Thickener: After stirring and dissolving in ion-exchanged water at 80 ° C. for 10 minutes so that the concentration becomes 1% (W / W), viscosity measured at 60 rpm at 20 ° C. using a B-type rotational viscometer The solution is stirred for 10 minutes so that it has a concentration of 0.5% (W / W) in ion-exchanged water at 800-1800 mPa · s and 80 ° C, and dissolved, then 6 rpm at 20 ° C using a B-type rotational viscometer Thickener whose ratio (X / Y) of the viscosity (X) when measured by (60) and the viscosity (Y) when measured by 60 rpm is 6 to 10 2. The post-fero frozen bread dough according to claim 1, wherein the thickener / diacetyl tartaric acid monoglyceride (dry weight ratio) in the frozen bread dough is 0.2 to 4.5. 3. The post-ferro frozen dough according to claim 1 or 2, wherein the thickener is welan gum and / or diutan gum. The modifier contains 5 to 42% by weight of thickener and 8 to 58% by weight of diacetyl tartaric acid monoglyceride, and contains 0.2 to 4.5 of thickener / diacetyl tartaric acid monoglyceride (dry weight ratio). An improver for use in post-fero frozen post-frozen bread dough after final fermentation.
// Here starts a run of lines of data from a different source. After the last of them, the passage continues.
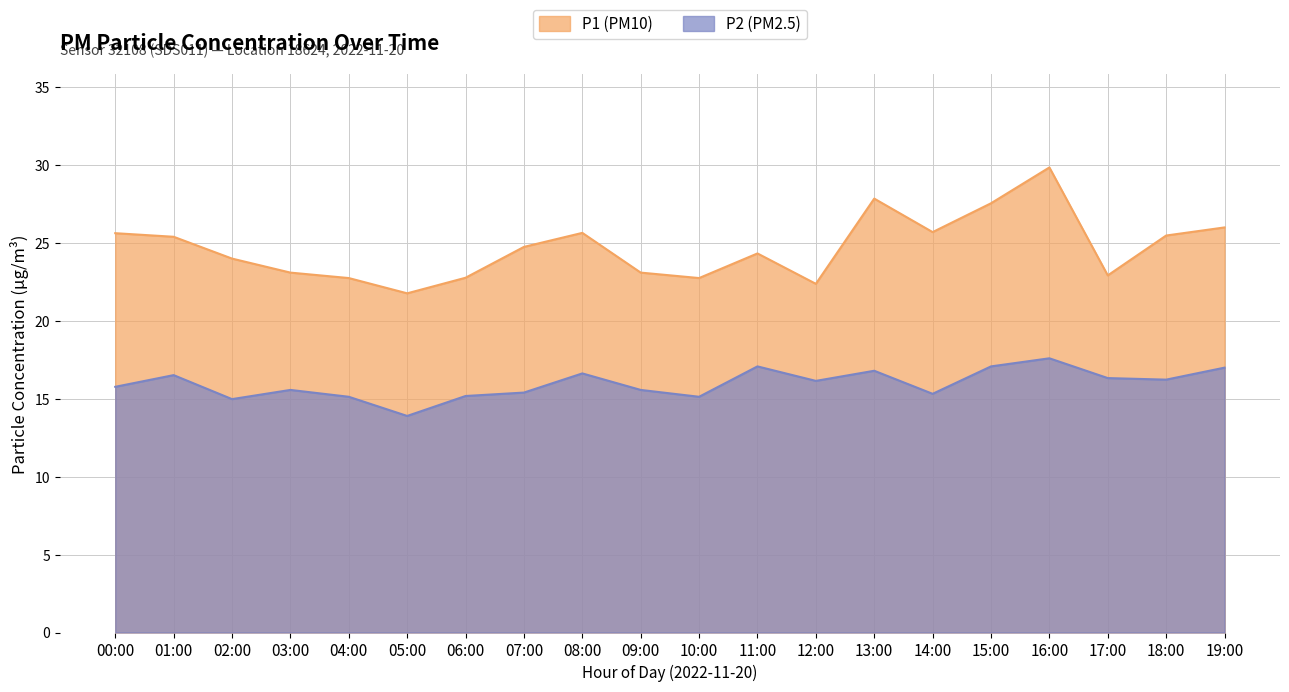

What is the lowest value of the P1 series?

21.8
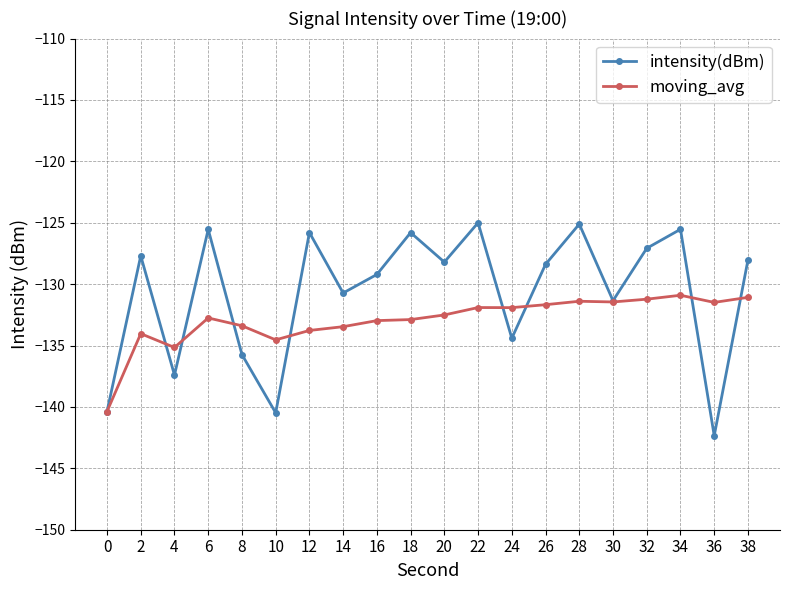

Is the value of moving_avg at 22 greater than the value of intensity(dBm) at 34?

No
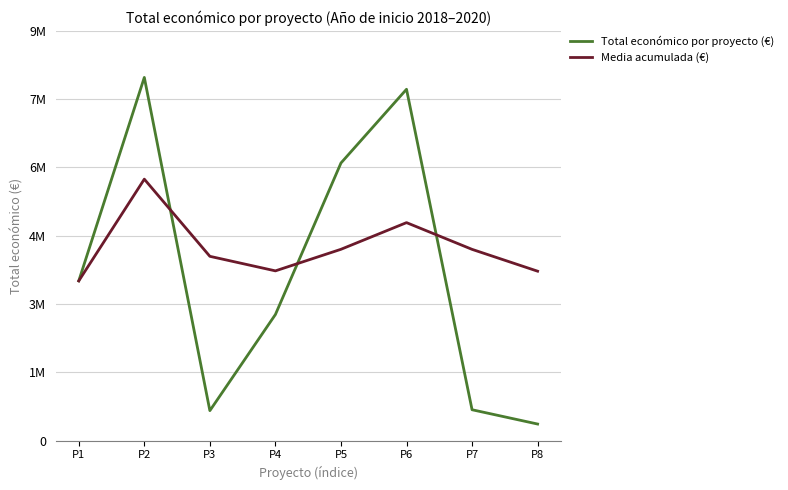

What are all the series names shown in the legend?

Total económico por proyecto (€), Media acumulada (€)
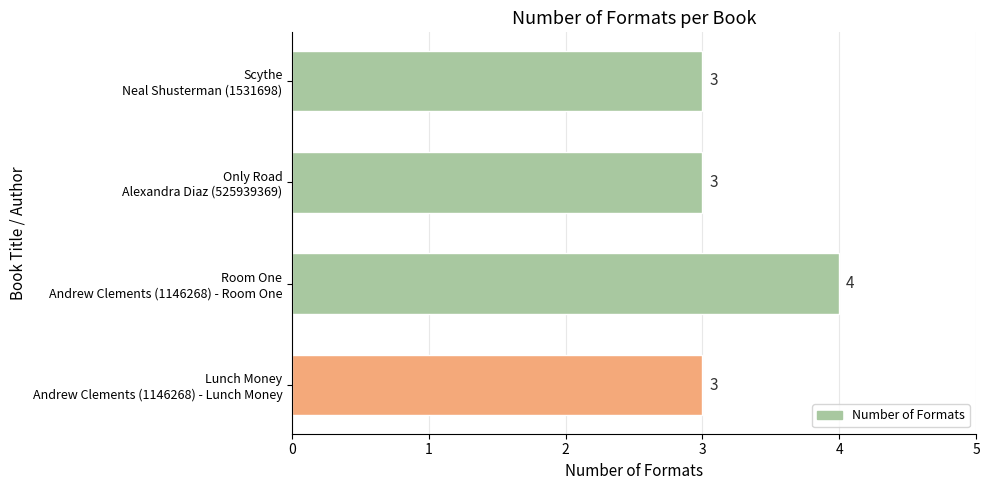

What is the average value?

3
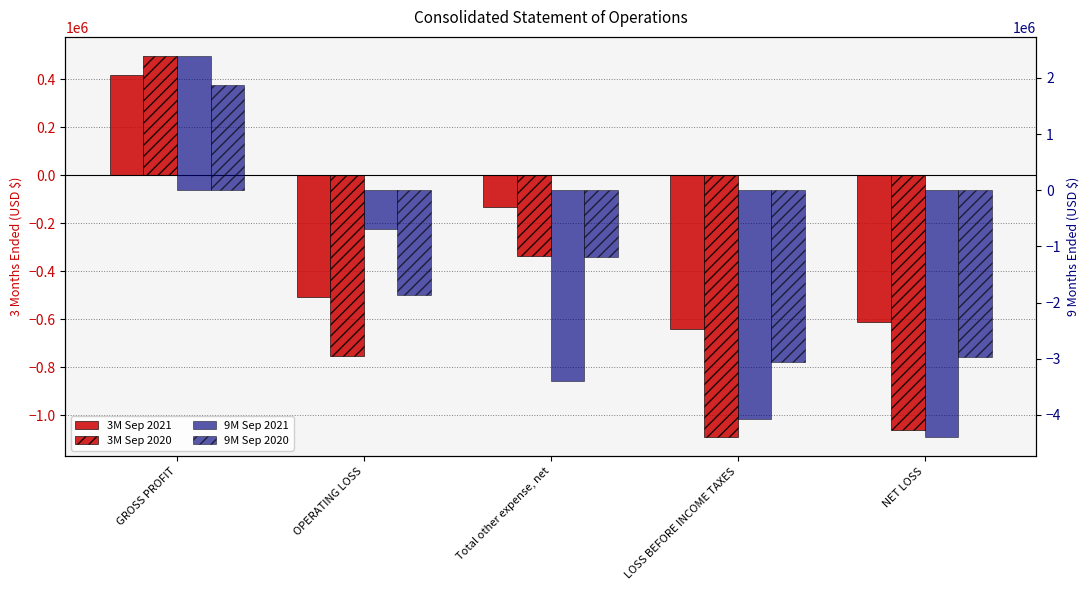

What is the label of the 2nd bar from the left?

OPERATING LOSS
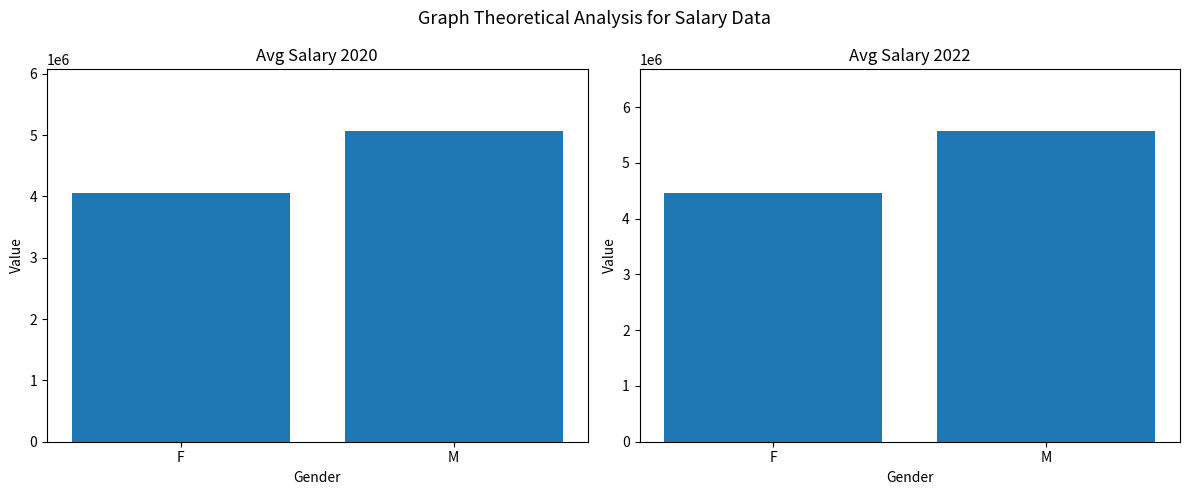

At which category is the sum across all series the highest?

M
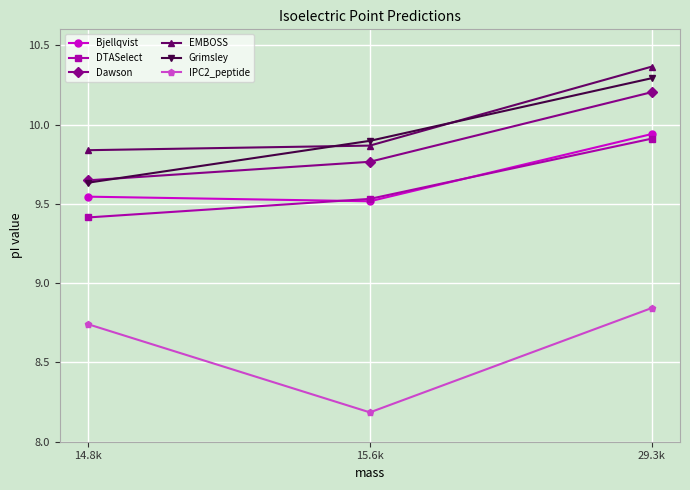

What is the label of the 1st point from the left?

14.8k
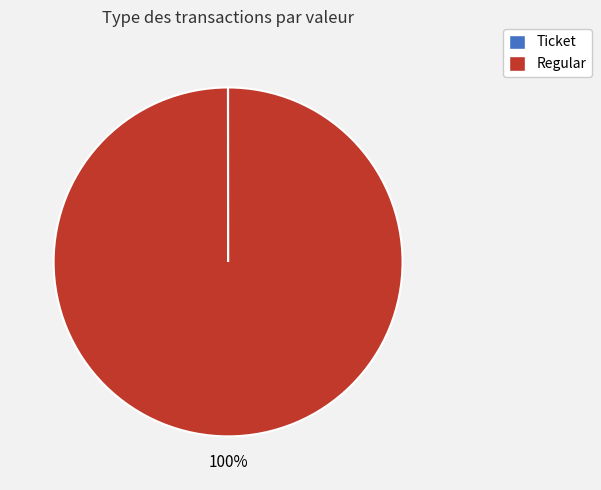

The Regular slice represents 100% of the pie. True or false?

True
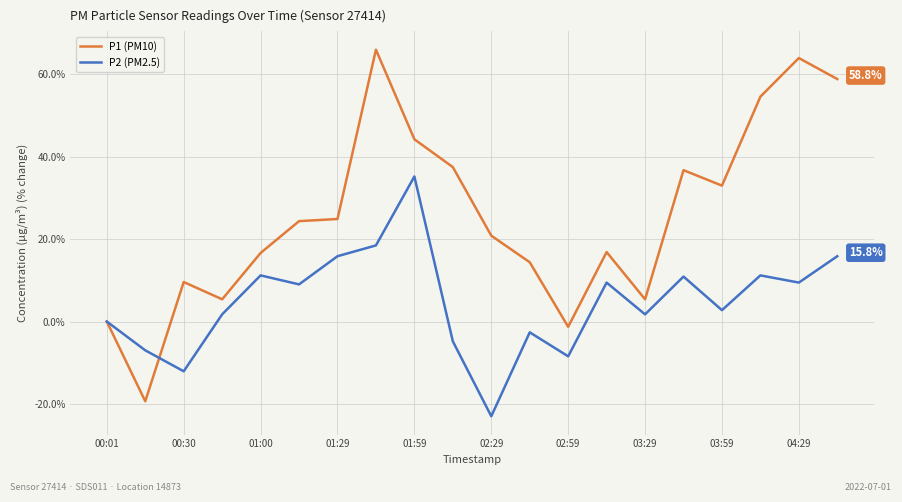

Which series has the largest range (max minus min)?

P1 (PM10)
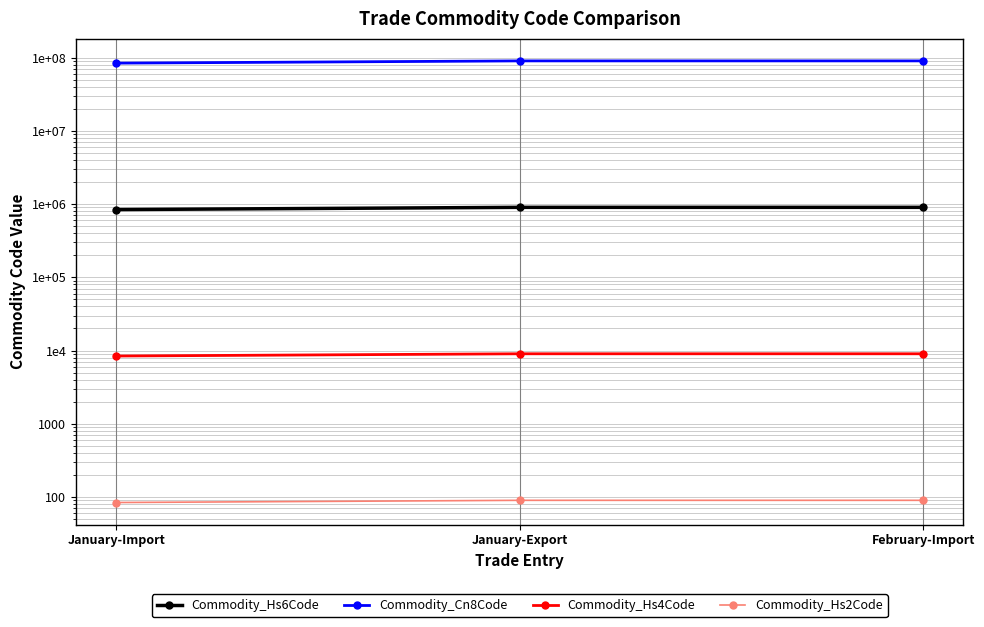

How many distinct data groups are displayed?

4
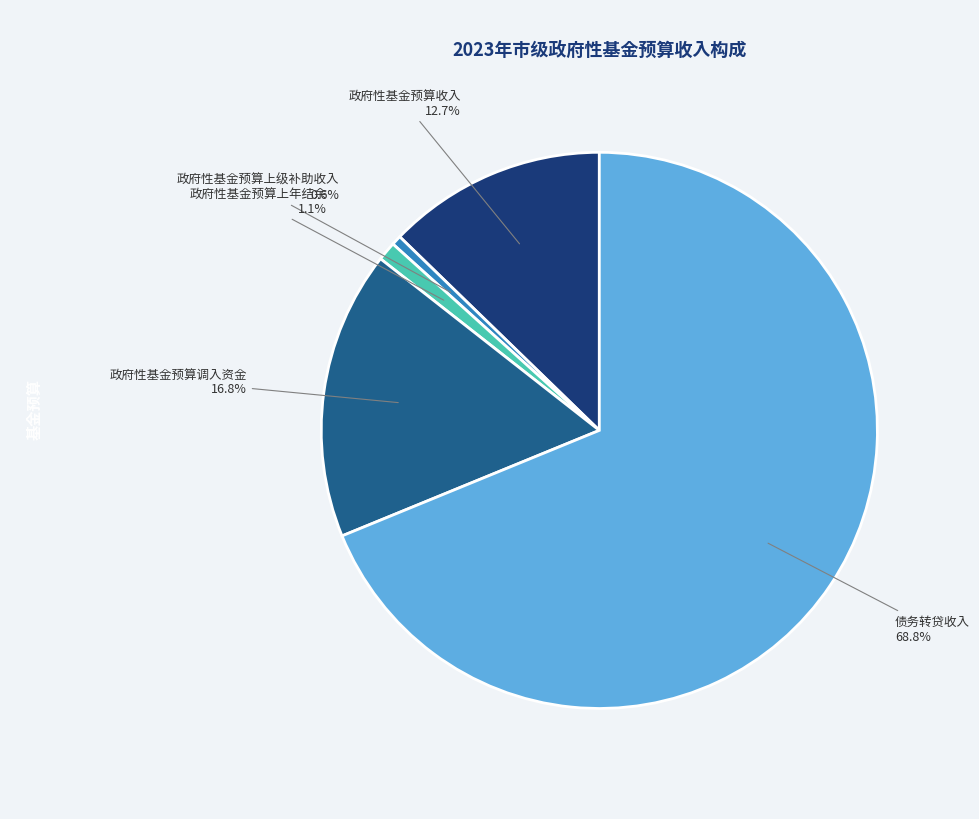

How many slices are in this pie chart?

5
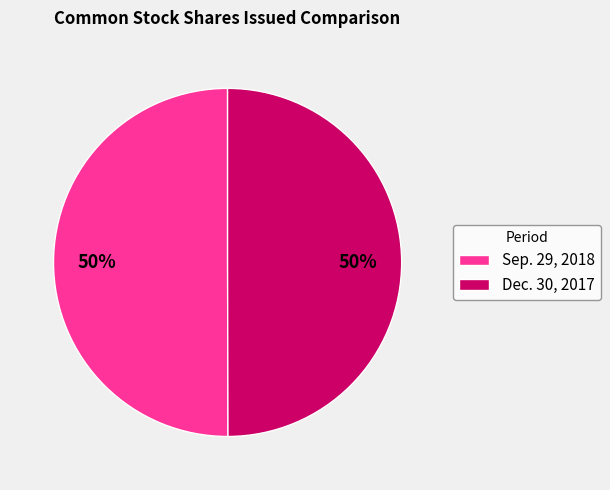

To the nearest percent, what portion does Dec. 30, 2017 represent?

50%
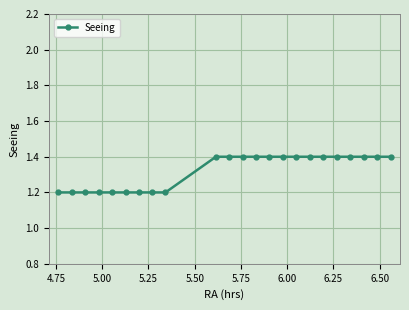

What is the greatest value displayed?

1.4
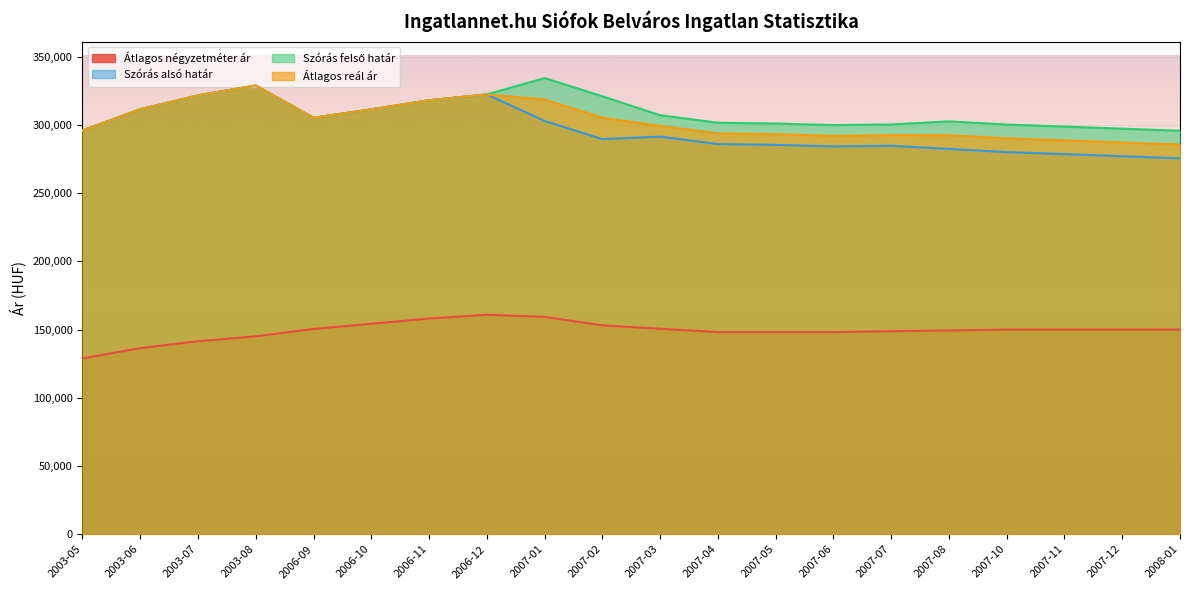

Between 2003-08 and 2007-07, which series saw the biggest shift?

Szórás alsó határ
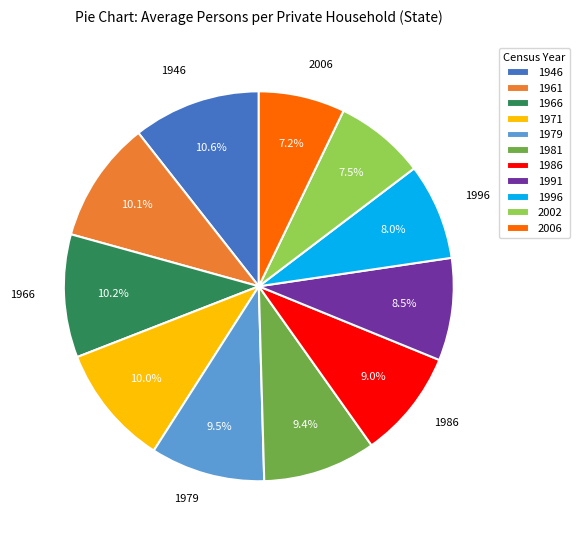

Combined, what portion of the pie is 1966 and 1946?

20.8%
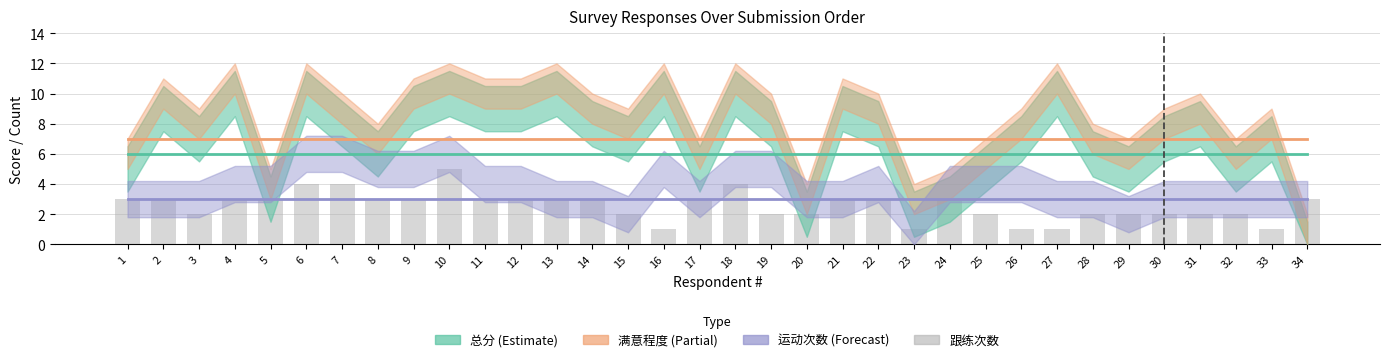

Reading left to right, transcribe all the data shown in this chart.

3	3	2	3	3	4	4	3	3	5	3	3	3	3	2	1	3	4	2	2	3	3	1	3	2	1	1	2	2	2	2	2	1	3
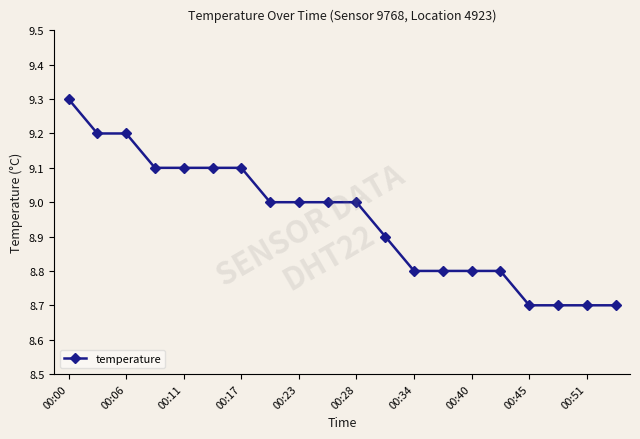

What is the smallest value displayed?

8.7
Thickener: After stirring and dissolving in ion-exchanged water at 80 ° C. for 10 minutes so that the concentration becomes 1% (W / W), viscosity measured at 60 rpm at 20 ° C. using a B-type rotational viscometer The solution is stirred for 10 minutes so that it has a concentration of 0.5% (W / W) in 800 to 1800 mPa · s and 80 ° C. ion-exchanged water and dissolved, and then dissolved at 20 ° C. using a B-type rotational viscometer Thickener whose ratio (X / Y) of viscosity (X) when measured by 6 rpm and viscosity (Y) when measured by 60 rpm is 6 to 10 The modifier according to claim 4, wherein the thickening agent is welan gum and / or dayutan gum. The bread by which the frozen bread dough after grilling in any one of Claims 1-3 was heat-cooked.